Mas a moeda nunca foi apenas um instrumento econômico. Ela também moldou valores, comportamentos e formas de organização social. Se, por um lado, permitiu a ampliação das trocas e aproximou povos e culturas, por outro incentivou a ambição humana e aprofundou a corrida incessante pela acumulação material. Talvez esteja aí uma das raízes do individualismo competitivo tão celebrado por setores liberais e, nos tempos contemporâneos, frequentemente abençoado por parcelas expressivas do neopentecostalismo. A lógica é simples: transformar o sucesso econômico em medida absoluta de mérito e virtude. O poder deixa de ser instrumento de organização coletiva para tornar-se mecanismo de concentração de riqueza e privilégios.
Faço essa introdução para chegar ao caso do Banco Master, hoje envolto em um escândalo que movimenta a política brasileira. Não me surpreendem certos gestos de proximidade entre agentes políticos liberais e setores financeiros. Eles compartilham, em grande medida, a mesma visão de mundo: a supremacia da livre iniciativa como valor quase absoluto, a sacralização da propriedade privada e a meritocracia apresentada como consequência exclusiva do esforço individual. Nessa lógica, a desigualdade deixa de ser compreendida como problema estrutural e passa a ser interpretada como fracasso pessoal dos que ficaram para trás.
Quem pensa assim costuma enxergar a solidariedade como um valor secundário. Mas solidariedade não é fraqueza moral; é exatamente o contrário. É reconhecer a vulnerabilidade do outro e compreender que nenhuma sociedade se sustenta apenas pela competição permanente entre indivíduos. Solidariedade é empatia transformada em ação concreta. É ela que fortalece os laços sociais, cria redes de proteção e dá sentido coletivo à ideia de comunidade. O individualismo competitivo, ao contrário, estimula a lógica segundo a qual cada um deve salvar apenas a si mesmo e aos seus mais próximos.
No universo ultraliberal, quase sempre prevalece a defesa dos próprios interesses, ainda que travestida de discurso moderno ou meritocrático. Quando determinados setores se aproximam dos excluídos, muitas vezes o fazem apenas como estratégia retórica — uma maneira eficiente de instrumentalizar a pobreza enquanto mantêm o poder concentrado nas mãos das elites econômicas. O escândalo do Banco Master, ao meu sentir, insere-se justamente nesse contexto mais amplo: o da captura do Estado por interesses privados disfarçados de racionalidade econômica.

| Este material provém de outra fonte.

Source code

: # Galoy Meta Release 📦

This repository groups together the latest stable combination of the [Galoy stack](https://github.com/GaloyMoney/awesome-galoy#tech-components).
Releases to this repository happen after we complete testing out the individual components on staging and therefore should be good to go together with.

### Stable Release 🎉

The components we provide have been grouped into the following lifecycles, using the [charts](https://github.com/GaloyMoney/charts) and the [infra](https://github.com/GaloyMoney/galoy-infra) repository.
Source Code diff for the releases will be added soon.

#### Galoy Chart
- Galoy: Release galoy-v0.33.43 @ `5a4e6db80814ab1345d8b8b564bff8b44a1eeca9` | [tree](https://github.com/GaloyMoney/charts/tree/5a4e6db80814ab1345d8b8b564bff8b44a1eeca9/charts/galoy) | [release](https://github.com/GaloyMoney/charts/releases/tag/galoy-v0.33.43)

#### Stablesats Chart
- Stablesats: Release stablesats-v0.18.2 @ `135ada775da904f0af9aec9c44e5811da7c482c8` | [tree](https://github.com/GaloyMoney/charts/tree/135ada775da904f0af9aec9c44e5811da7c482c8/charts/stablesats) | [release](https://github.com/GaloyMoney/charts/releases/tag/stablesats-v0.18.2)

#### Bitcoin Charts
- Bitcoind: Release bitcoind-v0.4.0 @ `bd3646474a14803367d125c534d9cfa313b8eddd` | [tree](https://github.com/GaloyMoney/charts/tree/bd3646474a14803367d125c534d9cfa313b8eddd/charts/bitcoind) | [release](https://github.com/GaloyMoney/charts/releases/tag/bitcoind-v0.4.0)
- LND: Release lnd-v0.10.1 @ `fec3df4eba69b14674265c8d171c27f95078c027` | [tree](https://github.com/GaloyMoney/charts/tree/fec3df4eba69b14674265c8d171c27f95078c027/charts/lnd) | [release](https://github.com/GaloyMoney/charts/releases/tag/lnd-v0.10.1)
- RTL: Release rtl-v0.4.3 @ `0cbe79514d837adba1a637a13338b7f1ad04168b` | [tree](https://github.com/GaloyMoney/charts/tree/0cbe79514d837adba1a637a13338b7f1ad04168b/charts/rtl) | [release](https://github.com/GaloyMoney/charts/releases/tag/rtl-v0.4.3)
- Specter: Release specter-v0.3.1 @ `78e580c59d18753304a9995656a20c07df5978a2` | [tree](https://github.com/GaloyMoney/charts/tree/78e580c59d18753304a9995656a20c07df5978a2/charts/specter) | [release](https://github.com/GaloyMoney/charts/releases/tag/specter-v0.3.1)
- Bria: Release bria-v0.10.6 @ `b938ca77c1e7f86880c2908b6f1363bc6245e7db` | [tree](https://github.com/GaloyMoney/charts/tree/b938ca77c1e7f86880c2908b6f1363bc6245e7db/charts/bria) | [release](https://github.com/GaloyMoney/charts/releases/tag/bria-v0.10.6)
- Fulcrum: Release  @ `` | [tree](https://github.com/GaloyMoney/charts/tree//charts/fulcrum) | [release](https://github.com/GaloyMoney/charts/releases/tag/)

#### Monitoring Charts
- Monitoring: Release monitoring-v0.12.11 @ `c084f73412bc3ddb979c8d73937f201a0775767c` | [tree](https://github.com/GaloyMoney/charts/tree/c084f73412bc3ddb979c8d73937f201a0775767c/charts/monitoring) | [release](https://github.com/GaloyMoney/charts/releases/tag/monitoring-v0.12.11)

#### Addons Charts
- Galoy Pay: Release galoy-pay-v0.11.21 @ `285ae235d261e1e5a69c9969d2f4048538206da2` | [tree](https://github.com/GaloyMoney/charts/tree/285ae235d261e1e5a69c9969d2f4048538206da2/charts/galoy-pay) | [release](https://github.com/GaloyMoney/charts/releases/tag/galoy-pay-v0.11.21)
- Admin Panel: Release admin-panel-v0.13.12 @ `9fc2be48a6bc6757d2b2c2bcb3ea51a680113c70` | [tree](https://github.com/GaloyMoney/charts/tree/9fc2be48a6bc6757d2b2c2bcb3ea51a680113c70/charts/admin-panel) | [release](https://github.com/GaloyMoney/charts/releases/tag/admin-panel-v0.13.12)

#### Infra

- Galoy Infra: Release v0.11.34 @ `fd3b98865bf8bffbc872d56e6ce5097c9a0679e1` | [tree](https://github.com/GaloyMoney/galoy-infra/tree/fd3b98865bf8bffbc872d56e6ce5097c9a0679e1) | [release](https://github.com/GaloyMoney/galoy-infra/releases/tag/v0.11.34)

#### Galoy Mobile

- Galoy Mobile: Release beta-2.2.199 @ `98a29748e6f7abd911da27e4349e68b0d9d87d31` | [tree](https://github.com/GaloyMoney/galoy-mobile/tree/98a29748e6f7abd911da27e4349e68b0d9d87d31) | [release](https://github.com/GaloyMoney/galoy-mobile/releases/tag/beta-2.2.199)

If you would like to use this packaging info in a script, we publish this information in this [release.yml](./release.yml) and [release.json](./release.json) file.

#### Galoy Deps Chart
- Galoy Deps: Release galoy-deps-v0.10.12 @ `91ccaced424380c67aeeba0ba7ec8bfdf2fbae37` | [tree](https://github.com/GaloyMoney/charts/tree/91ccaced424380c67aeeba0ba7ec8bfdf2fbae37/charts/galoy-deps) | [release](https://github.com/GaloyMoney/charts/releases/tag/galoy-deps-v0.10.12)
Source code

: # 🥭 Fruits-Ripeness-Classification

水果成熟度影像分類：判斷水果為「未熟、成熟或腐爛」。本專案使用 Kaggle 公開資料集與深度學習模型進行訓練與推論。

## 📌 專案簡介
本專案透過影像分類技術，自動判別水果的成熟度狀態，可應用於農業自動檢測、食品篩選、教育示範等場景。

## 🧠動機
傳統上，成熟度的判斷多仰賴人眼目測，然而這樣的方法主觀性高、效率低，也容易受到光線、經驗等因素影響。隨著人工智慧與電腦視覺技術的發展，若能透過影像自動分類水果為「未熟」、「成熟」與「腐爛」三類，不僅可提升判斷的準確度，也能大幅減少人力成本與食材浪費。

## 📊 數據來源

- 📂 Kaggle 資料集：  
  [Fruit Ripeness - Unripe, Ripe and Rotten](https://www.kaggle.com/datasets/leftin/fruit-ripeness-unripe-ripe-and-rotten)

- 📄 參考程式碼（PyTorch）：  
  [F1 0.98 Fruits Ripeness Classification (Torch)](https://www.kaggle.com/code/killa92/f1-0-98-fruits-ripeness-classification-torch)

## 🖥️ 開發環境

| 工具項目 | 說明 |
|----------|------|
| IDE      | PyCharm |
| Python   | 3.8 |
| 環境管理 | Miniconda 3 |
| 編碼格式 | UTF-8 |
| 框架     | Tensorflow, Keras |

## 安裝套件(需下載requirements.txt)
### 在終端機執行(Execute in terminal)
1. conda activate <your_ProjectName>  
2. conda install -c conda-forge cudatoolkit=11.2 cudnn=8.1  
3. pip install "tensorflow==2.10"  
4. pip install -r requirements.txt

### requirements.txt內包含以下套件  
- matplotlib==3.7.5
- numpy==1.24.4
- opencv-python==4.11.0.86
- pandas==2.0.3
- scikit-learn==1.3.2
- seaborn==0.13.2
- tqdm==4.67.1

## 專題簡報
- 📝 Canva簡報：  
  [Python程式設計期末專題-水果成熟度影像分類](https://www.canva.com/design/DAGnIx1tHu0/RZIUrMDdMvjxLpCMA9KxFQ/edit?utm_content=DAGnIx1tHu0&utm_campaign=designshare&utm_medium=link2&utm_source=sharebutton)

Por isso, não surpreendem os movimentos de aproximação política envolvendo figuras públicas de orientação liberal e setores financeiros ligados ao caso. Há entre eles uma linguagem comum, símbolos compartilhados e trânsito confortável no mesmo ambiente ideológico. Compartilham, em grande medida, uma concepção de sociedade que transforma o mercado no eixo organizador da vida social e reduz a política à administração dos interesses econômicos dominantes.
Em termos mais diretos: os pedidos de dinheiro feitos por Flávio Bolsonaro a Daniel Vorcaro não podem ser interpretados como um gesto isolado ou meramente circunstancial. Expressam, antes, uma afinidade estrutural de visão de mundo: a que transforma o poder político e o poder econômico em instrumentos complementares de preservação de privilégios e acumulação de riqueza.
* Este é um artigo de opinião, de responsabilidade do autor, e não reflete a opinião do Brasil 247.